12     Ce texte est paru une première fois dans Les Nouvelles littéraires du 22 décembre 1928.

13     Les italiques sont toutes de l’édition Mercure de 1930.

14     Vraisemblablement 23, rue Jacob.

15     Augustin Feyen-Perrin (Augustin Feyen, 1826-1888), frère cadet du peintre et photographe Jacques-Eugène Feyen. Les vues évoquées par Rachilde sont vraisemblablement de Cancale, où les frères Feyen passaient leurs vacances. Elles sont peut-être davantage dues à l’aîné qu’au cadet, qui s’est plutôt intéressé à la vie paysanne qu’à celle des pêcheurs.

16     Deux graveurs peuvent correspondre à la définition, tous deux suisses. Le père, Alfred Van Muyden (1818-1898), illustrateur et graveur, et son fils Evert (ou Everet, 1853-1922), graveur, peintre et illustrateur. Le fait que le père soit âgé de 58 ans à l’époque décrite par Rachilde, incline davantage à préférer le fils, dans ce cénacle où la jeunesse domine.

**OBJECTIF**: Réécrivez l'extrait du document entre « 12     Ce texte » et « celle des pêcheurs. », bornes incluses, en remplaçant « cadet » par « puîné ».

[Lignes du jeu de données]

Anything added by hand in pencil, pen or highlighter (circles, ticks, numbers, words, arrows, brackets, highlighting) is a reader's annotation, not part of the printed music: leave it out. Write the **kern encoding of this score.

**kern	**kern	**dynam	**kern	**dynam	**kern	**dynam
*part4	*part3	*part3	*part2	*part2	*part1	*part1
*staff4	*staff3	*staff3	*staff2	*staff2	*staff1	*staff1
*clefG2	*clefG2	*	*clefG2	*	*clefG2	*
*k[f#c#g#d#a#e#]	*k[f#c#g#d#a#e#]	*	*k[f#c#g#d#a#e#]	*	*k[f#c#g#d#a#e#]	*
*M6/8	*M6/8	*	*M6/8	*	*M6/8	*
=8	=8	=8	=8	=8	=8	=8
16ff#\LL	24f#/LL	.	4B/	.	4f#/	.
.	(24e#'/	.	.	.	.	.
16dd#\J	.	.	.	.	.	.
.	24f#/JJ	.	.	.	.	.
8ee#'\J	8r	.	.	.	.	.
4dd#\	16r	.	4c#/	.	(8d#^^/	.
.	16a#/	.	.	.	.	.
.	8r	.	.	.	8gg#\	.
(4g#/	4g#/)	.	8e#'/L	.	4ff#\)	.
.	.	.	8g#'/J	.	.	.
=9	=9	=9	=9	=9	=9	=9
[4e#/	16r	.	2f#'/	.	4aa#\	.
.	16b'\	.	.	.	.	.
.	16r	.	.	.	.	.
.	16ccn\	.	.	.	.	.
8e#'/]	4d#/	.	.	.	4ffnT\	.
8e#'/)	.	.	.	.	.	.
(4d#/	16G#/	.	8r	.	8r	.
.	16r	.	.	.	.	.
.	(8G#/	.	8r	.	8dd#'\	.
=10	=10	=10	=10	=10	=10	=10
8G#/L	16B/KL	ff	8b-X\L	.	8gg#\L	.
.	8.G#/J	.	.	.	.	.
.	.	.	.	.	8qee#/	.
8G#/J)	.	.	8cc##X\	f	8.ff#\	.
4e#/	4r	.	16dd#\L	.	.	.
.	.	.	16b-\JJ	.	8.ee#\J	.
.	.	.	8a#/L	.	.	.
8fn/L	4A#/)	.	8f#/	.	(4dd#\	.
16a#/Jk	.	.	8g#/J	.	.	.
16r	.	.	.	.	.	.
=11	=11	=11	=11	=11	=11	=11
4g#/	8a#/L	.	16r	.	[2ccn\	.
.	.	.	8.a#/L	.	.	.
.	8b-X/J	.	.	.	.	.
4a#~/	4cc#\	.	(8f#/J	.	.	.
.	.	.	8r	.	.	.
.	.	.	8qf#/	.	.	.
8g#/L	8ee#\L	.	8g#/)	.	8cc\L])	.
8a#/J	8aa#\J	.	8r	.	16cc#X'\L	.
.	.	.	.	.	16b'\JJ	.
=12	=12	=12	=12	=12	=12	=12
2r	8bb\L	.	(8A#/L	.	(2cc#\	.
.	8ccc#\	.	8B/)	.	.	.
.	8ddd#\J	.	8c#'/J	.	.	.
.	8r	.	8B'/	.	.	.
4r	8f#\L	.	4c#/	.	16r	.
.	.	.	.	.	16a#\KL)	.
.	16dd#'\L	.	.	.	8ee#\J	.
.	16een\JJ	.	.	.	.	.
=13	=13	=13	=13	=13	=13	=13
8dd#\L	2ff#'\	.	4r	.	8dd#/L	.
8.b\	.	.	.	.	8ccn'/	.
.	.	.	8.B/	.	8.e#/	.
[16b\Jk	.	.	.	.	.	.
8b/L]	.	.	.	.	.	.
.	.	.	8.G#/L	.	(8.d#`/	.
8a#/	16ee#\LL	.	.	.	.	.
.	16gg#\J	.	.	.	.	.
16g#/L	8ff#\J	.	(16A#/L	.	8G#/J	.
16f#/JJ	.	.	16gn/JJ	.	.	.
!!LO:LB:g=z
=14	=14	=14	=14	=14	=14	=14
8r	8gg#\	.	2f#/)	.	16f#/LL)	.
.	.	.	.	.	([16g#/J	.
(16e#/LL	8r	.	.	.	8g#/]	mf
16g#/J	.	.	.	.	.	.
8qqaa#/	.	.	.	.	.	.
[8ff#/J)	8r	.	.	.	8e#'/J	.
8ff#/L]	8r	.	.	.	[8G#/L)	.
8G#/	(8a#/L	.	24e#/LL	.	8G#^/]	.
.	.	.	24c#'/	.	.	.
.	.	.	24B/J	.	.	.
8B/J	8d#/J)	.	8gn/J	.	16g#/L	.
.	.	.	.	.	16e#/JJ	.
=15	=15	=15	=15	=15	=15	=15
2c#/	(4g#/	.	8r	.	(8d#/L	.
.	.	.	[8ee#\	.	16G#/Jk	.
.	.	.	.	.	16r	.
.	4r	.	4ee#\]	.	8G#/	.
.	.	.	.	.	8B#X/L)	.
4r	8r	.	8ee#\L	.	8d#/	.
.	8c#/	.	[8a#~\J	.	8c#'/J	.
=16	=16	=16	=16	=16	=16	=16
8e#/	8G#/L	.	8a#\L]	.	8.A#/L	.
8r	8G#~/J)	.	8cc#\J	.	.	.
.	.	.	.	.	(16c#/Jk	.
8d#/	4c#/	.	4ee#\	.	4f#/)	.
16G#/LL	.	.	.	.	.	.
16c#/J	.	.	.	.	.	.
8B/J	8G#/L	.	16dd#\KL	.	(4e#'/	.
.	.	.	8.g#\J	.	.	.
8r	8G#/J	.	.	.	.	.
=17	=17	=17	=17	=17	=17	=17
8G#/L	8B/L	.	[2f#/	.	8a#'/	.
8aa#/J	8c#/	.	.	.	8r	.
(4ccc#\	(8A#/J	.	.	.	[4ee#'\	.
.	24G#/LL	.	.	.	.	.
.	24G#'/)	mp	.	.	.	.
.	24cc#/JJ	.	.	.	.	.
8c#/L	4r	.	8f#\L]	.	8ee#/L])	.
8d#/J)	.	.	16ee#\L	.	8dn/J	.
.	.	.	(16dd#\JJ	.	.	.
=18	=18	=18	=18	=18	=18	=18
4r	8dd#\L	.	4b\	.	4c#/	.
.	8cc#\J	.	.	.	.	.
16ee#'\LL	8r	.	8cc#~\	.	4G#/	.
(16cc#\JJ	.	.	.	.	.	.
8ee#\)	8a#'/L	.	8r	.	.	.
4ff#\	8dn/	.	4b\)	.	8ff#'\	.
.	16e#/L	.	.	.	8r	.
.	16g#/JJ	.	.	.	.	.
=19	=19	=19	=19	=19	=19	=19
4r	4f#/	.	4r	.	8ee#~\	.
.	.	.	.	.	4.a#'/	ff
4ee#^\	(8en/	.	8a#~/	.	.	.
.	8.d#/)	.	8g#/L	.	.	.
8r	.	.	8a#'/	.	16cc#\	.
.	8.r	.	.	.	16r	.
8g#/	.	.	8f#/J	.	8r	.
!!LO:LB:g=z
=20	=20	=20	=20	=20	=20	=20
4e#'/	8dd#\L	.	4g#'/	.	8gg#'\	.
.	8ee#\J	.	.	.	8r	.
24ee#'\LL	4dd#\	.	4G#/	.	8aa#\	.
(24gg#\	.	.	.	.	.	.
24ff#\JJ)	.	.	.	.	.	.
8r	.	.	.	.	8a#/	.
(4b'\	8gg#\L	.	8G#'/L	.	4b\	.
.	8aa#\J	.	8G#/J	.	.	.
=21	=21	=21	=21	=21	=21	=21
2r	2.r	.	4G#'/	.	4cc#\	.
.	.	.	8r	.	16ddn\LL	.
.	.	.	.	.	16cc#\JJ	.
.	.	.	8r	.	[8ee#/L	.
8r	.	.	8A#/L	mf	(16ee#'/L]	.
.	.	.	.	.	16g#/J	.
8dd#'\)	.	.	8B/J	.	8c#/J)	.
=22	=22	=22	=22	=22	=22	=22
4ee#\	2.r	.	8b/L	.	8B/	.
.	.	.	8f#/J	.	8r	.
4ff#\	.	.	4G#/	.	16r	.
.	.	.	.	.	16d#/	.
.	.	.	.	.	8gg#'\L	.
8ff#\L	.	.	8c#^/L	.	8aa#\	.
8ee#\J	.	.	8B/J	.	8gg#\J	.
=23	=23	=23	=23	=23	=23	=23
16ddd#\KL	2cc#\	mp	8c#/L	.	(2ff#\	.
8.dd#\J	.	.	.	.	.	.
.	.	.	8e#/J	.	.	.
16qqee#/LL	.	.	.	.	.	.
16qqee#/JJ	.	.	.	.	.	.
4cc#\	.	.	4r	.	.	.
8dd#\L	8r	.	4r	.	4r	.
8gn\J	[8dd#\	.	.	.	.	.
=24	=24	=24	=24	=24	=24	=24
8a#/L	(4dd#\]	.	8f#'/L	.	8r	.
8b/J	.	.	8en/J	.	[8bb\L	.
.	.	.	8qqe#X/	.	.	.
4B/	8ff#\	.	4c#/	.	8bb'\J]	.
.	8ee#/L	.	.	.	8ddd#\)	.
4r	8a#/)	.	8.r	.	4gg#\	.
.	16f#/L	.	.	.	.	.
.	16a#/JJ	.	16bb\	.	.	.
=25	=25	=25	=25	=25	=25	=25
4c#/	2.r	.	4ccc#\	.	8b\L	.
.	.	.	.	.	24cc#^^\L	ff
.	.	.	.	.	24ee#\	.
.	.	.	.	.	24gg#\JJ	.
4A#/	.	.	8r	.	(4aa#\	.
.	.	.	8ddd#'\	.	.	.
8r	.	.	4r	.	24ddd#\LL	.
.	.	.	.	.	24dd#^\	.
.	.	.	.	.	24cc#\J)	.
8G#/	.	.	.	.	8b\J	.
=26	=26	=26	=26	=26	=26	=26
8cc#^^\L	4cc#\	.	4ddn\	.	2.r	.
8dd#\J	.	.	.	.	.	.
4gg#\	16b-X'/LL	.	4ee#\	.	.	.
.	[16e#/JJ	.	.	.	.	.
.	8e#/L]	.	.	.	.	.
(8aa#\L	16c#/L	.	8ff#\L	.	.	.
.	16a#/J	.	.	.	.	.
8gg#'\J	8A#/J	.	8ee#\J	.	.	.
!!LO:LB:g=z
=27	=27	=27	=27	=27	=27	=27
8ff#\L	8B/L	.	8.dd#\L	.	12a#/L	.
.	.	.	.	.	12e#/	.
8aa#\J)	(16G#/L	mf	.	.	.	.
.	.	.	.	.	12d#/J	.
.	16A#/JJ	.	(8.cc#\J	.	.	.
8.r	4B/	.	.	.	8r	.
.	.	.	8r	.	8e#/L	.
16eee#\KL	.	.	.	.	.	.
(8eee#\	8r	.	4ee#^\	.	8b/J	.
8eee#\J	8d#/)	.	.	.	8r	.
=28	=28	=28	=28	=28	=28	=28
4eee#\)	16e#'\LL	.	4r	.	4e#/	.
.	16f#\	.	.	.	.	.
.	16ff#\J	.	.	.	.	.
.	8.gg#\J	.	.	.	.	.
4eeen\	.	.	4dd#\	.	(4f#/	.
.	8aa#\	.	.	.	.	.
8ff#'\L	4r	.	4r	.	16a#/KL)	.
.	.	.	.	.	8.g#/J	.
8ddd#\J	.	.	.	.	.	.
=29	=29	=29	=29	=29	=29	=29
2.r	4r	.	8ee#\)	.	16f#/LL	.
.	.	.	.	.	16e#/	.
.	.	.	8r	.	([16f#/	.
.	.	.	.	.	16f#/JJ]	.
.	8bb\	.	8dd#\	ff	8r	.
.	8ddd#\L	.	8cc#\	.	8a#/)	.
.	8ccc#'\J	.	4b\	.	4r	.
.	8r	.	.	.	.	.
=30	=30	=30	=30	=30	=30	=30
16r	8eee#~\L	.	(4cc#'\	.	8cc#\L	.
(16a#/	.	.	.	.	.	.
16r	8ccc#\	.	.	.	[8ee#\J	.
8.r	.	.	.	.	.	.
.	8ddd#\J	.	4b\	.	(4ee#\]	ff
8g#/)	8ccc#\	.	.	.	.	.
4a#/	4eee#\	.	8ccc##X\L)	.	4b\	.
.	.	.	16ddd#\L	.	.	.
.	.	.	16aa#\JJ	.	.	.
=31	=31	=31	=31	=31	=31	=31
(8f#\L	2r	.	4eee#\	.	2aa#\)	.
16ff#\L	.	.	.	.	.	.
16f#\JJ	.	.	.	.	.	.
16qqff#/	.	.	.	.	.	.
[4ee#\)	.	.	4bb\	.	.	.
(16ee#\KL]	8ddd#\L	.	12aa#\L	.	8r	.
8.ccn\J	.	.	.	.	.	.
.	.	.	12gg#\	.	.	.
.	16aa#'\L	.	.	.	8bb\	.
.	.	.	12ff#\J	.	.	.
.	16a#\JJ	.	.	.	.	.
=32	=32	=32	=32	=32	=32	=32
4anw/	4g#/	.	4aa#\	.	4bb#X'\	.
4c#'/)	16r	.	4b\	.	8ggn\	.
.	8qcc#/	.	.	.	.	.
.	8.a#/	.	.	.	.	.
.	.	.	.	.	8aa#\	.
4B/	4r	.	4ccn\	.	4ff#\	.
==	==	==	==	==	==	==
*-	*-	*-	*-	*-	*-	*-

**RÉPONSE**:
12     Ce texte est paru une première fois dans Les Nouvelles littéraires du 22 décembre 1928.

13     Les italiques sont toutes de l’édition Mercure de 1930.

14     Vraisemblablement 23, rue Jacob.

15     Augustin Feyen-Perrin (Augustin Feyen, 1826-1888), frère puîné du peintre et photographe Jacques-Eugène Feyen. Les vues évoquées par Rachilde sont vraisemblablement de Cancale, où les frères Feyen passaient leurs vacances. Elles sont peut-être davantage dues à l’aîné qu’au puîné, qui s’est plutôt intéressé à la vie paysanne qu’à celle des pêcheurs.